Und selbst bei Euroclassic hakt es: Wie sollen sich die Interessierten mit dem Programm näher beschäftigen, wenn sie die entsprechende Broschüre bis jetzt noch nicht haben. Vor knapp zwei Wochen sind einige Exemplare im Rathaus zu finden gewesen. Und am Montag stapelten sich im Kulturamt noch die Kartons mit den Programmheften. Sonst nirgends, obwohl das Presseamt am Dienstag mitteilte: „Die Programme liegen bereits an den städtischen Auslagestellen aus und sind ebenfalls bereits an die sonstigen Auslagestellen (Geschäfte, Ärzte usw.) verteilt.“

Programmhefte sind Werbung, ebenso wie die Plakate, die auf die einzelnen Euroclassic-Konzerte hinweisen könnten – wenn sie denn vorhanden wären. Kultur ist in aller Regel kein Selbstläufer. Und um noch einmal eine Redensart zu gebrauchen: „Klappern gehört zum Handwerk“. Wie wichtig Werbung ist, weiß jeder kommerzielle Veranstalter. Der Stadt scheint das egal zu sein. Dabei müsste sie doch gerade angesichts der prekären Haushaltslage um jeden Besucher buhlen.

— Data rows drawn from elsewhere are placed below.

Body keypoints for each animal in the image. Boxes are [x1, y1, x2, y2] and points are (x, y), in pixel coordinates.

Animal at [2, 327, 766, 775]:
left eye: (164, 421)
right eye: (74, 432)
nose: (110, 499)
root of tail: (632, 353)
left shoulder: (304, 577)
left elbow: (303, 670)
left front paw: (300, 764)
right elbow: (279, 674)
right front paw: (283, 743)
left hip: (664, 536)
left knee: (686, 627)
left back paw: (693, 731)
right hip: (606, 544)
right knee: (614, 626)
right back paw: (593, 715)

Festival startet in vier Wochen

Plakate, Broschüren, Flyer – all das kostet Geld. Und sollte die Kommunalaufsicht auch insoweit die Hand auf die Kasse halten, mag das eine Entschuldigung sein. Nicht entschuldbar ist es dann aber, wenn nicht einmal versucht wird, über kostenlose redaktionelle Beiträge in der Presse für das Programm zu werben.

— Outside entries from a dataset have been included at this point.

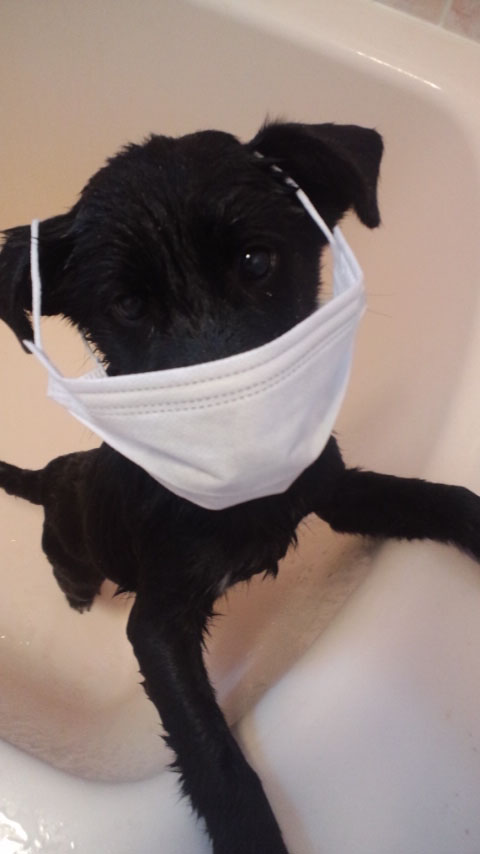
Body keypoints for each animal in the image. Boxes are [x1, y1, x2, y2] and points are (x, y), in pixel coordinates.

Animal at [1, 121, 480, 854]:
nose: (236, 432)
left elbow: (429, 498)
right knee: (69, 572)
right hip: (71, 549)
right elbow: (211, 753)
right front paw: (250, 830)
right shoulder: (158, 625)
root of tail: (57, 471)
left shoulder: (330, 489)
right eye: (128, 305)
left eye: (257, 261)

Nächstes Problem: Das erste Euroclassic-Konzert in Pirmasens ist tatsächlich erst am 6. September. Aber ist das Festival nicht eine Gemeinschaftsproduktion mit Zweibrücken, Blieskastel, dem Zweibrücken-Land, Bitsch und dem Bitscher Land? Und da sind die ersten Konzerte bereits am 27. August und 3. September. Es ist also Eile geboten bei der Verteilung der Broschüre.

Die Abonnenten vergessen

Und noch etwas passt nicht: Einige Veranstaltungen des Festivals Euroclassic waren bislang auch Teil des städtischen Kulturprogramms und damit Teil des Wahl-Abos. Wie aber soll das funktionieren, wenn die Euroclassic-Konzerte schon längst im Vorverkauf sind, vielleicht sogar ausverkauft sind, ehe die Abonnenten des Kulturprogramms überhaupt wissen, dass sie diese Veranstaltungen ins Abo aufnehmen können. Und die Abonnenten sind wichtig, tragen sie doch zu einem bedeutenden Teil zur Auslastung der Veranstaltungen bei.

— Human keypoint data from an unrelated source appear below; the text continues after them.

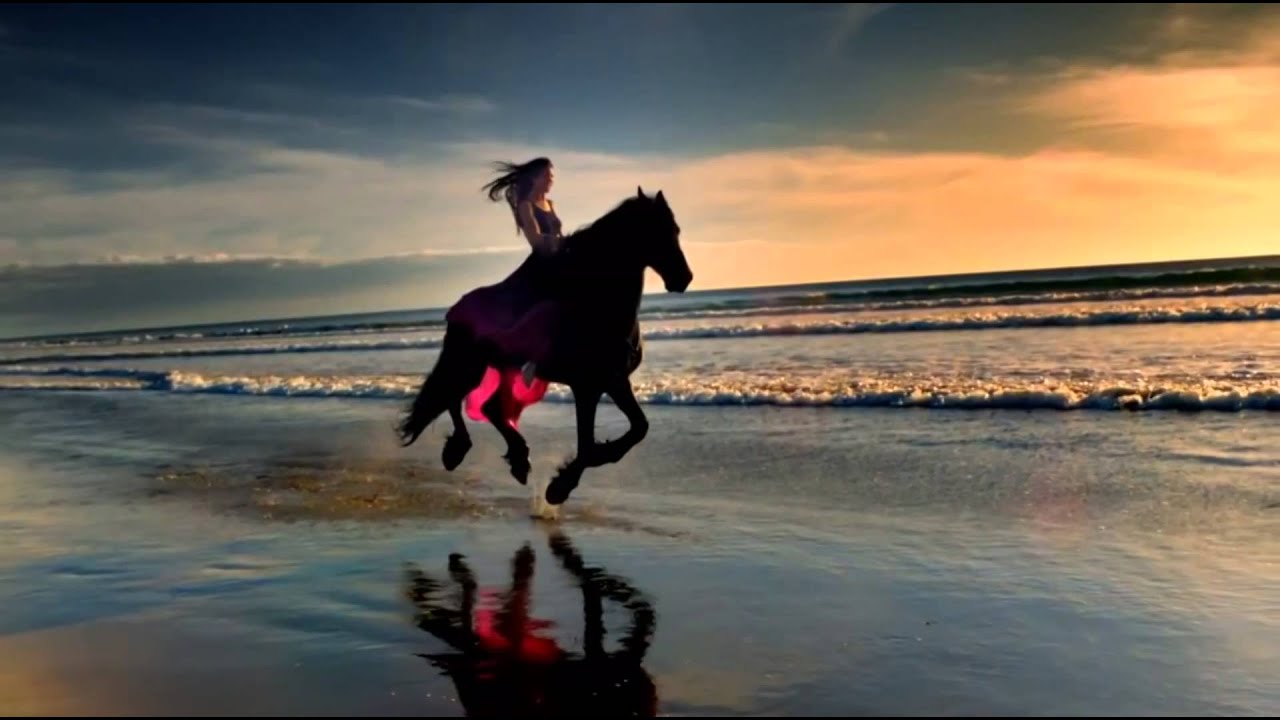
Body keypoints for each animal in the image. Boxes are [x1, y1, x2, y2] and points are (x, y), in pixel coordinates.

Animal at [396, 186, 693, 506]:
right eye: (654, 230)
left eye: (676, 230)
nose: (684, 278)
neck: (599, 308)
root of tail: (456, 308)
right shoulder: (588, 386)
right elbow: (590, 444)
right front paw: (562, 485)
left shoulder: (613, 381)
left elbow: (637, 428)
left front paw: (576, 472)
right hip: (469, 365)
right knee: (452, 397)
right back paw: (461, 450)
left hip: (502, 368)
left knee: (488, 407)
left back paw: (516, 458)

Insoweit ist es schlicht Unsinn, wenn die Stadt mitteilt: „Auswirkungen auf den Start des Vorverkaufs für die Kulturveranstaltungen der Saison 2022/23 hat dies nicht. Der Vorverkauf wird mit Vorstellung des Programms planmäßig Anfang September starten.“ Natürlich hat die späte Bekanntgabe des Programms keine Auswirkungen auf den technischen Start des Vorverkaufs. Dieser Start an sich ist aber viel zu spät und geht am Ziel, möglichst viele Besucher zu gewinnen, vorbei. So scheint statt eines Planes hier eher Planlosigkeit das Handeln zu bestimmen.